05/22/2007 12:00AM

Playing poker with big dropper


ALBANY, Calif. - One of trainer Jerry Hollendorfer's qualities is fearlessness. No one plays racetrack poker more aggressively than he does.

Realistically, having the most chips to play with - or in Hollendorfer's case, the largest barn - can help. But Hollendorfer is an astute judge of a horse's ability and is never afraid to place a horse where he has the best chance to win. It's one reason he wins so many races (102 this year entering Wednesday's races here) and why he has such a high winning percentage (26).

That fearlessness is on display in Thursday's Golden Gate Fields feature, a $16,000 claimer at one mile where Hollendorfer will send out Ivy League Genius against five other fillies or mares.
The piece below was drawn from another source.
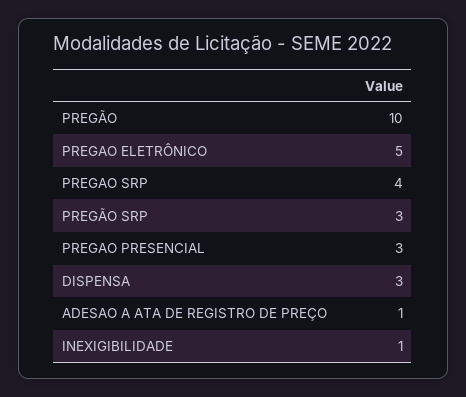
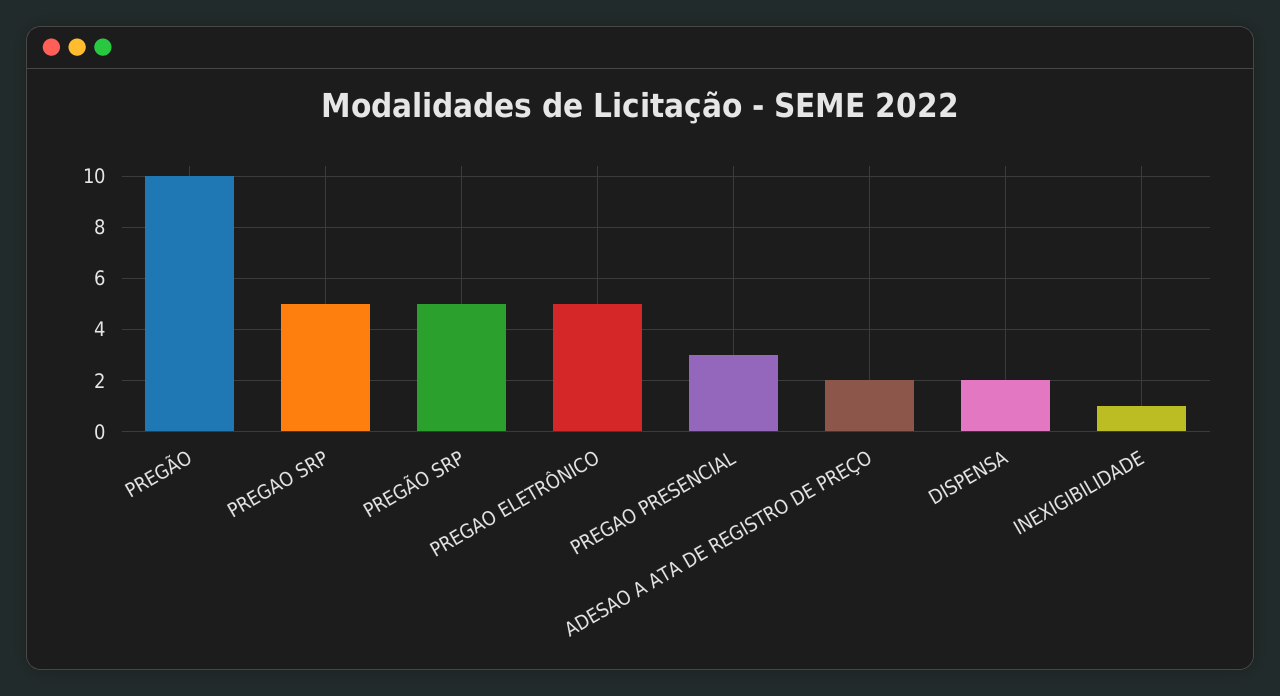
PREGAO SRP: 4 -> 5
PREGÃO SRP: 3 -> 5
DISPENSA: 3 -> 2
ADESAO A ATA DE REGISTRO DE PREÇO: 1 -> 2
Hollendorfer claimed Ivy League Genius, 4, for himself and George Todaro for $25,000 on Jan. 11 at Santa Anita. Ivy League Genius fell over a fallen rival in her debut for Hollendorfer. But then she won a first-level allowance race, and finished second in her last start, a $25,000 optional claimer. She has more than paid her way, earning $31,372 in four starts for Hollendorfer and Todaro.

On the surface, this appears a big drop, from $25,000 to $16,000. But with the summer fair season coming, there won't be many chances for Ivy League Genius to run in Northern California, and she may not be a good fit in Southern California, where Hollendorfer usually sends a string a runners who do not fit the races on the Northern California fair circuit.

Ivy League Genius has an easy half-mile work since she last raced, one of the factors a handicapper can use in assessing if a drop is strategic or there is a potential problem with a Hollendorfer horse.

Ivy League Genius might not be a good bet because Hollendorfer droppers are often hammered down to odds-on territory, particularly when Russell Baze rides, as he does Thursday. They are almost always underlays.

Still, Ivy League Genius's last two main-track races are better than any of her rivals have ever run. She draws a perfect outside post and has the speed to sit wherever she wants, including on the lead, though she'll probably concede that to Misty Miss Cristy.

Misty Miss Cristy's two-race win streak was snapped last time when she ran second and was claimed for $8,000.